O primeiro dia de testes em Madring permitiu finalmente obter as primeiras provas da exigência do novo traçado madrileno. E se o desenho da pista já deu muito trabalho aos pilotos, os pneus também vão dar dores de cabeça com elevados níveis de graining registados.
A pista apresentou desde início bons níveis de aderência o que reforça o bom trabalho feito pela Vialsil com a sua máquina de water blasting que permitiu que os pilotos tivessem níveis apreciáveis de grip desde as primeiras voltas. Mas essa aderência tem provocado desgaste nos pneus do lado direito, quer dianteiro, quer traseiro, também muito por culpa da Monumental e das suas elevadas forças.

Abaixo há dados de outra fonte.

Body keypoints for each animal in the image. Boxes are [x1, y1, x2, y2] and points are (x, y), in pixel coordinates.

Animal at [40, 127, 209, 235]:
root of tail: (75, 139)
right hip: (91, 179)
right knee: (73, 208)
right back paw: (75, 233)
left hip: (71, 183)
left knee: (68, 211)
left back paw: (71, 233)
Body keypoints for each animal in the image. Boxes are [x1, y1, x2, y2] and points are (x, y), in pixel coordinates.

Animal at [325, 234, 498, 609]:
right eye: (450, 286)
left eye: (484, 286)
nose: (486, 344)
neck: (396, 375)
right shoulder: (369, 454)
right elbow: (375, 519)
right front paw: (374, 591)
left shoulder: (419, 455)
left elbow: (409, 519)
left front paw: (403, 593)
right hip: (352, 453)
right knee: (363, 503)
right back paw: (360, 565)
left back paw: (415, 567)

Simone Berra, engenheiro chefe da Pirelli fez um balanço do primeiro dia e apontou os pneus duros como a opção mais forte para o dia da corrida:
“Hoje foi um dia particularmente importante, pois permitiu que tanto nós como as equipas recolhêssemos os primeiros dados reais num circuito completamente novo. Infelizmente, a bandeira vermelha a meio da segunda sessão de treinos livres reduziu tanto o número como a duração dos stints longos, limitando a quantidade de informação disponível do ponto de vista da corrida. Observámos graining nos pneus dianteiros e traseiros esquerdos, em alguns casos bastante significativo, o que contribuiu para acelerar o desgaste nos carros mais propensos a derrapagens. As diferenças entre as equipas já se estão a tornar evidentes no que diz respeito à capacidade de gerir os pneus de forma mais eficaz ao longo de um stint.

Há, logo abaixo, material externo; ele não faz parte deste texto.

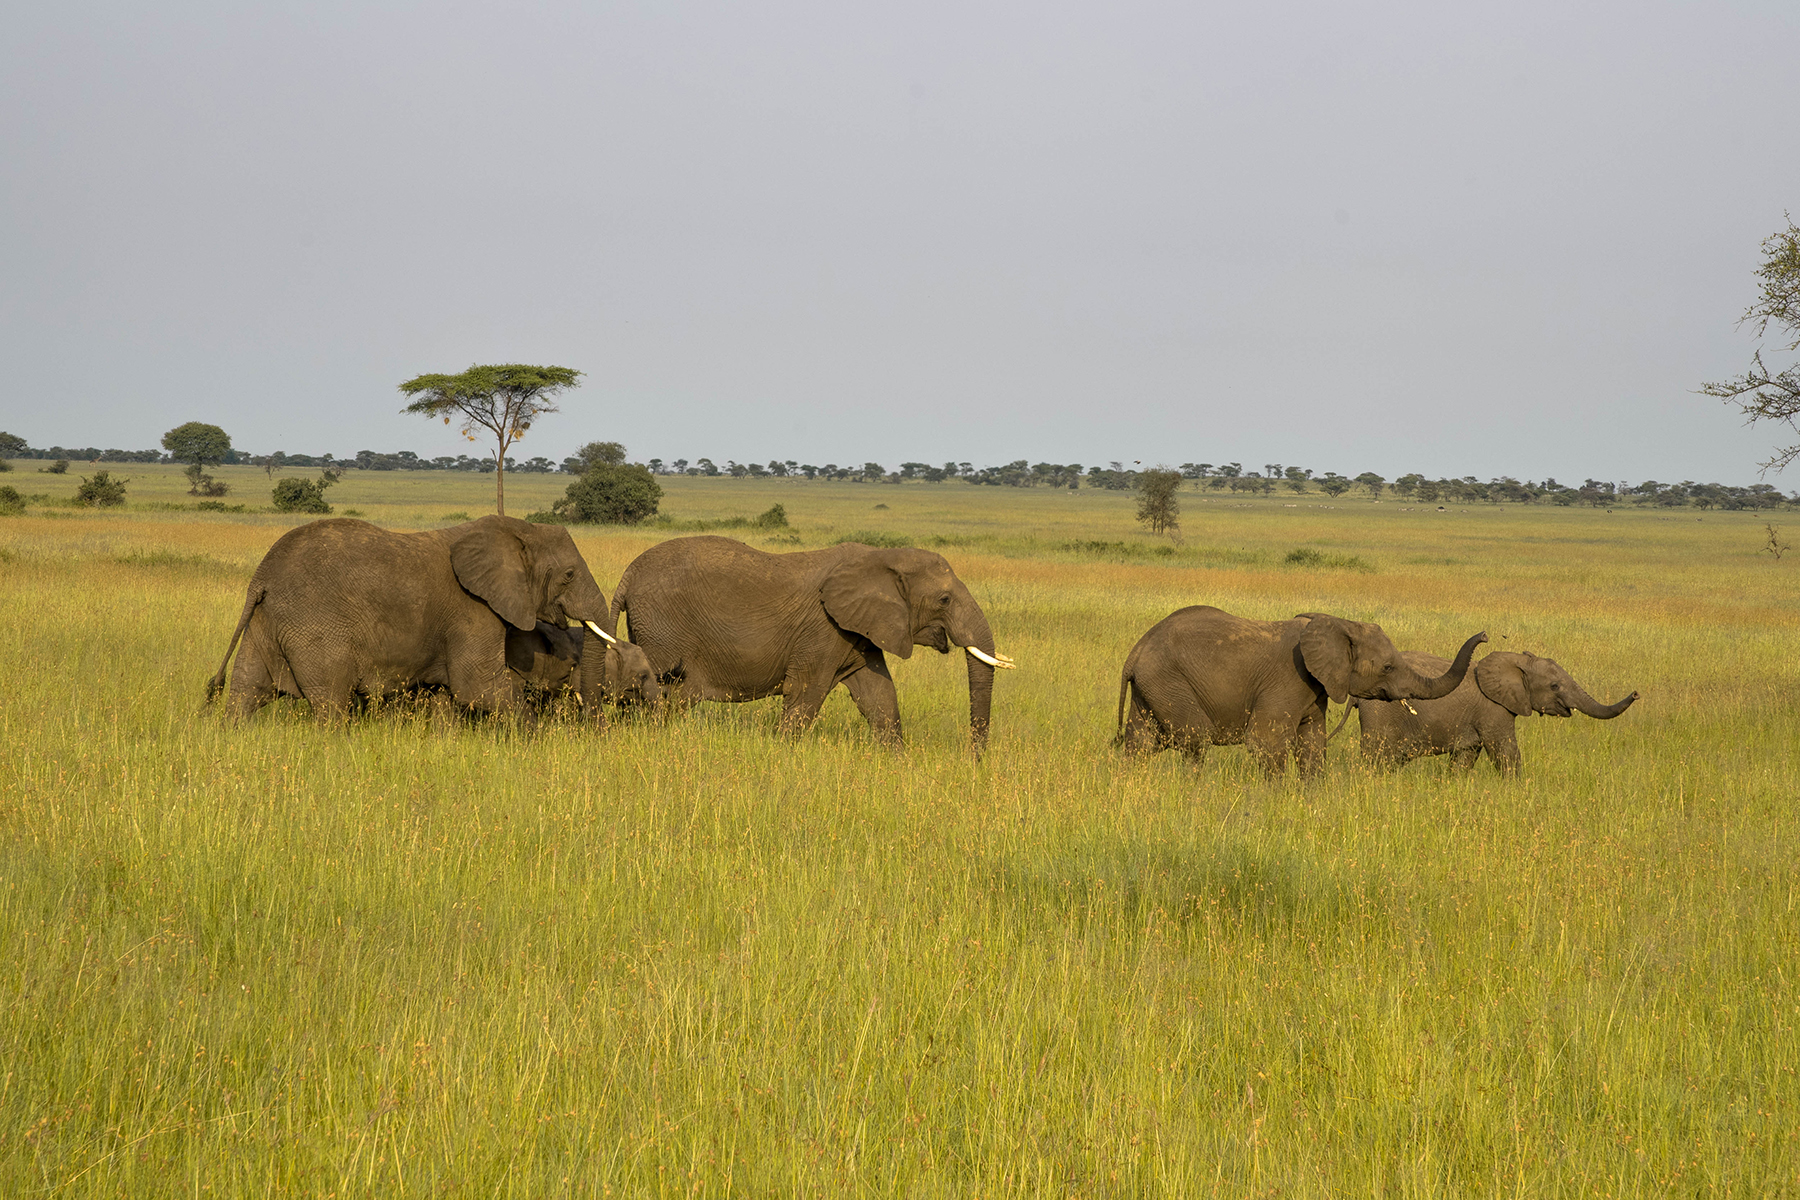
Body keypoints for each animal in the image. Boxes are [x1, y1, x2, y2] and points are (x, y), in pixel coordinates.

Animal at [206, 518, 619, 723]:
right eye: (568, 575)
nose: (593, 729)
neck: (513, 530)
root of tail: (261, 578)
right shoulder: (473, 609)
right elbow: (478, 687)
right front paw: (535, 735)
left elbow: (451, 696)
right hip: (315, 627)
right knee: (330, 701)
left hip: (268, 621)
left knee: (247, 690)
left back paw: (233, 735)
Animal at [612, 536, 1015, 744]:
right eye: (944, 600)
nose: (976, 761)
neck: (881, 557)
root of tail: (627, 575)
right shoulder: (823, 629)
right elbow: (805, 693)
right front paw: (780, 753)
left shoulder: (858, 630)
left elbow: (879, 696)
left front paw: (897, 763)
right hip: (662, 628)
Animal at [1108, 611, 1490, 780]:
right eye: (1387, 667)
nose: (1486, 635)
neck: (1336, 623)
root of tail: (1135, 651)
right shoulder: (1288, 680)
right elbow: (1266, 742)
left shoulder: (1317, 688)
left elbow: (1313, 743)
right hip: (1170, 681)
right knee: (1194, 740)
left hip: (1151, 688)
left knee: (1141, 743)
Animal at [1339, 651, 1648, 773]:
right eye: (1554, 685)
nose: (1636, 693)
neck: (1517, 661)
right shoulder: (1494, 711)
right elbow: (1506, 753)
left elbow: (1463, 759)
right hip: (1381, 715)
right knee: (1377, 758)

As condições da pista foram muito boas desde o início, com níveis de aderência entre os mais elevados observados até agora nesta época. A combinação de elevada aderência e uma superfície da pista muito lisa favoreceu o aparecimento de graining, embora isto deva diminuir ligeiramente à medida que o circuito continua a evoluir, uma tendência que já se fez sentir ao longo do dia. O pneu duro representa a opção mais importante para a corrida, dados os níveis de degradação superiores aos inicialmente esperados e as altas temperaturas que se prevê que persistam nos próximos dias. A diferença de desempenho entre os compostos médio e macio revelou-se menor do que o previsto, situando-se, em média, em cerca de meio segundo.
De olho na sessão de qualificação de amanhã [hoje], será fundamental tirar o máximo partido da primeira volta rápida para evitar o início da degradação térmica, ao mesmo tempo que se gere cuidadosamente o tráfego, o que poderá revelar-se um fator decisivo neste circuito”.